** Directions for this task **
Only the lines holding "round" are wanted. Copy every one from the records below.

[Dataset entries]
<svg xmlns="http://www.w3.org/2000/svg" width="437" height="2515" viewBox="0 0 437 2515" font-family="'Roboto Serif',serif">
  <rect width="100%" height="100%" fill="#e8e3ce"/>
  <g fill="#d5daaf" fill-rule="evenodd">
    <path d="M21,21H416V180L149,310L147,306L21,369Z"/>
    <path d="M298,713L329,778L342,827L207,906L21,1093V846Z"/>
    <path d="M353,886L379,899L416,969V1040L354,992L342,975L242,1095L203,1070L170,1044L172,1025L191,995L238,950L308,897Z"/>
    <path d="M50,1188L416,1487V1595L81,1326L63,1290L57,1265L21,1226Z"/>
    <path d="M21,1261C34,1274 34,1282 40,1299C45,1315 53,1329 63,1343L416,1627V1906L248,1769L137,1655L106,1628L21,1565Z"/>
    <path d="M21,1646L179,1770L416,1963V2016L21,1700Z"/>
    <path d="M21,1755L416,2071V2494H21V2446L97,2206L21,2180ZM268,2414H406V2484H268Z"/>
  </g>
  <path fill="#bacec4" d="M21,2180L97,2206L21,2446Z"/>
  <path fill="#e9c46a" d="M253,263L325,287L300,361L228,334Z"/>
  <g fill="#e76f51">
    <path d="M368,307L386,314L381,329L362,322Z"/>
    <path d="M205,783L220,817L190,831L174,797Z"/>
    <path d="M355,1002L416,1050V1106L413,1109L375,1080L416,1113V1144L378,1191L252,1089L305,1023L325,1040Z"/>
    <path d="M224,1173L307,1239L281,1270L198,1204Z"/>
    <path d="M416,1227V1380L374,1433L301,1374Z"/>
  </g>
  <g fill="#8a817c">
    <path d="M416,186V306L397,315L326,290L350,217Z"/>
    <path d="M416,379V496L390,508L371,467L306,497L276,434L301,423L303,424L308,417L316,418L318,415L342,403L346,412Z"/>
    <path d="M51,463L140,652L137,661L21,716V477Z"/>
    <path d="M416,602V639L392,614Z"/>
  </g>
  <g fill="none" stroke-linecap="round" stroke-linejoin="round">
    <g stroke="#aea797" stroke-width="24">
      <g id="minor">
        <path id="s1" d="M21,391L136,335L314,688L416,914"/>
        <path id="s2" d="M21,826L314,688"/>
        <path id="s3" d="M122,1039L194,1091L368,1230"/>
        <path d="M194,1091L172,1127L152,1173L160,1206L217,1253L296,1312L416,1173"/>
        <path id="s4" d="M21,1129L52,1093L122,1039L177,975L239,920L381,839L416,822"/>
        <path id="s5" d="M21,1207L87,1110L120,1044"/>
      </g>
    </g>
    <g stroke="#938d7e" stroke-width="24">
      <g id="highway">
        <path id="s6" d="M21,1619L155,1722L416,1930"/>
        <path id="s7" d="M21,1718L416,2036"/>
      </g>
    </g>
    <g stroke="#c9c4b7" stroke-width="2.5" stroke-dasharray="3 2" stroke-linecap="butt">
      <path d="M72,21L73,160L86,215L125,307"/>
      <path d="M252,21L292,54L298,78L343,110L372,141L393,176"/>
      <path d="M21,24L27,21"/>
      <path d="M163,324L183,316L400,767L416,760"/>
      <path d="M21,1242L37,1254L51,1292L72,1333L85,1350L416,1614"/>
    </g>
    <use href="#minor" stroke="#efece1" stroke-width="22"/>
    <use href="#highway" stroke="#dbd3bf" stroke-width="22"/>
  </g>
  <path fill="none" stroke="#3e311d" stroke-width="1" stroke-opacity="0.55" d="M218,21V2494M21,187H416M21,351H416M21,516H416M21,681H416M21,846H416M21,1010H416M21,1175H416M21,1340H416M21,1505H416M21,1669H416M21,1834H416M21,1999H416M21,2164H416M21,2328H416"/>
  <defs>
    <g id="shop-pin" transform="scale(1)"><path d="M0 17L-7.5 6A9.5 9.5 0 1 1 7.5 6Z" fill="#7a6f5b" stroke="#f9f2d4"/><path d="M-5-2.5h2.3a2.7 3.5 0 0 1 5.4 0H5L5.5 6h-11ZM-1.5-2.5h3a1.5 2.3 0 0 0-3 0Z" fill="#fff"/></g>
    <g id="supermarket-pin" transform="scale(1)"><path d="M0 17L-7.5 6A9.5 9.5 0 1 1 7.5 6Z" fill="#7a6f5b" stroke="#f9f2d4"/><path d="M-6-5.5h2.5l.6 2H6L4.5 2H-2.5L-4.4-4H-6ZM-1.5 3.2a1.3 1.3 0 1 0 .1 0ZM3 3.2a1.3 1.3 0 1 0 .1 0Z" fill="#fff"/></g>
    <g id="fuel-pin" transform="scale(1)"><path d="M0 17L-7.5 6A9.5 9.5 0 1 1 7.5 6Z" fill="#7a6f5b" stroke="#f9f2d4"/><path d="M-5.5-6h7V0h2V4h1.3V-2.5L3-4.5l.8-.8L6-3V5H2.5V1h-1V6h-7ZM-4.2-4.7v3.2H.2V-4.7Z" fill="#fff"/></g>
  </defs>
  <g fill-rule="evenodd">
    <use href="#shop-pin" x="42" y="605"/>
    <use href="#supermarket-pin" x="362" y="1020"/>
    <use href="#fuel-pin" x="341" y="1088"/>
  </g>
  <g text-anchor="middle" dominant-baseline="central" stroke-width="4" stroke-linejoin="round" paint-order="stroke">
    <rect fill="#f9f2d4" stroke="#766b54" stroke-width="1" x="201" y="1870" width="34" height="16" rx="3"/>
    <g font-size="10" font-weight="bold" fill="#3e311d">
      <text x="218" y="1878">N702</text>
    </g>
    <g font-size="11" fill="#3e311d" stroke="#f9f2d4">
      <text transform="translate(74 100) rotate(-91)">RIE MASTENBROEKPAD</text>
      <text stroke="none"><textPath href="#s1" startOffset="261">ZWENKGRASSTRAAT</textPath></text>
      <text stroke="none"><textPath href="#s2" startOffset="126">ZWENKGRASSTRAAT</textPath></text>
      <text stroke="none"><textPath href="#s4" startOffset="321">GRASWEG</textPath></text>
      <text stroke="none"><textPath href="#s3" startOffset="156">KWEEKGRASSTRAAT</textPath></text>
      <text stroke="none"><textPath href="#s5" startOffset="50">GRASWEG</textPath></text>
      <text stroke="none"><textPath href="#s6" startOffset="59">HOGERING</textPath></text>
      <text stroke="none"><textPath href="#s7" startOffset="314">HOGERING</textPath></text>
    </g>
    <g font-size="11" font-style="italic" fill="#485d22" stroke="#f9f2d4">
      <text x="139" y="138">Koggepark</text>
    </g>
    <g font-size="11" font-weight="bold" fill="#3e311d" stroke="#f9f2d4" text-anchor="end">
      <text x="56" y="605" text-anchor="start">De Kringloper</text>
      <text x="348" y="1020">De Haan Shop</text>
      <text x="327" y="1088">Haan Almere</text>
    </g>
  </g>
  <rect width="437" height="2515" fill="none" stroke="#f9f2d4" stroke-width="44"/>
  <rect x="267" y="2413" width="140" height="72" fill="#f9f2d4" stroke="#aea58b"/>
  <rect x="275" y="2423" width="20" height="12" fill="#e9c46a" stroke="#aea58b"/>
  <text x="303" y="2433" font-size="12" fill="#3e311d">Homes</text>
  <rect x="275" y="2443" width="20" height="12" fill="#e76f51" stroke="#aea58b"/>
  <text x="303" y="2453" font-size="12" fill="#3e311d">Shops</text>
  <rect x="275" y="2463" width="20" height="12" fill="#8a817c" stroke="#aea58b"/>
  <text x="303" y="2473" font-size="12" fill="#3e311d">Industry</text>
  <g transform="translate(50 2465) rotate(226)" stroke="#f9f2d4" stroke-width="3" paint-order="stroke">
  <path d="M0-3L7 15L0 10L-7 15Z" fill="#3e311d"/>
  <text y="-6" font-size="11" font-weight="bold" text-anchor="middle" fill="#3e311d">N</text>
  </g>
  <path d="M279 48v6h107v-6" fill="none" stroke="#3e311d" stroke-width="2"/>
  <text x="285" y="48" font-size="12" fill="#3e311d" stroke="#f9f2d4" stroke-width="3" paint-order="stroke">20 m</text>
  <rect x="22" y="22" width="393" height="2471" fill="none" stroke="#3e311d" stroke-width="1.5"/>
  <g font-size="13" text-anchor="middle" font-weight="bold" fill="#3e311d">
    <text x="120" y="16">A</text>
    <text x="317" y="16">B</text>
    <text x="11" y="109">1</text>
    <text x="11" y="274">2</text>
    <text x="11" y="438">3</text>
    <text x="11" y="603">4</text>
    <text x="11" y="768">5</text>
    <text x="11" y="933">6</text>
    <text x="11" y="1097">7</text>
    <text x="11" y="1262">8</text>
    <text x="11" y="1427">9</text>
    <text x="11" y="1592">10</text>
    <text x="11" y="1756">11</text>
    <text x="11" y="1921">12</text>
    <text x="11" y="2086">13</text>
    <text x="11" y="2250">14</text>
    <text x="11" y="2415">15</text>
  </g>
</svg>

** Solution **
  <g fill="none" stroke-linecap="round" stroke-linejoin="round">
  <g text-anchor="middle" dominant-baseline="central" stroke-width="4" stroke-linejoin="round" paint-order="stroke">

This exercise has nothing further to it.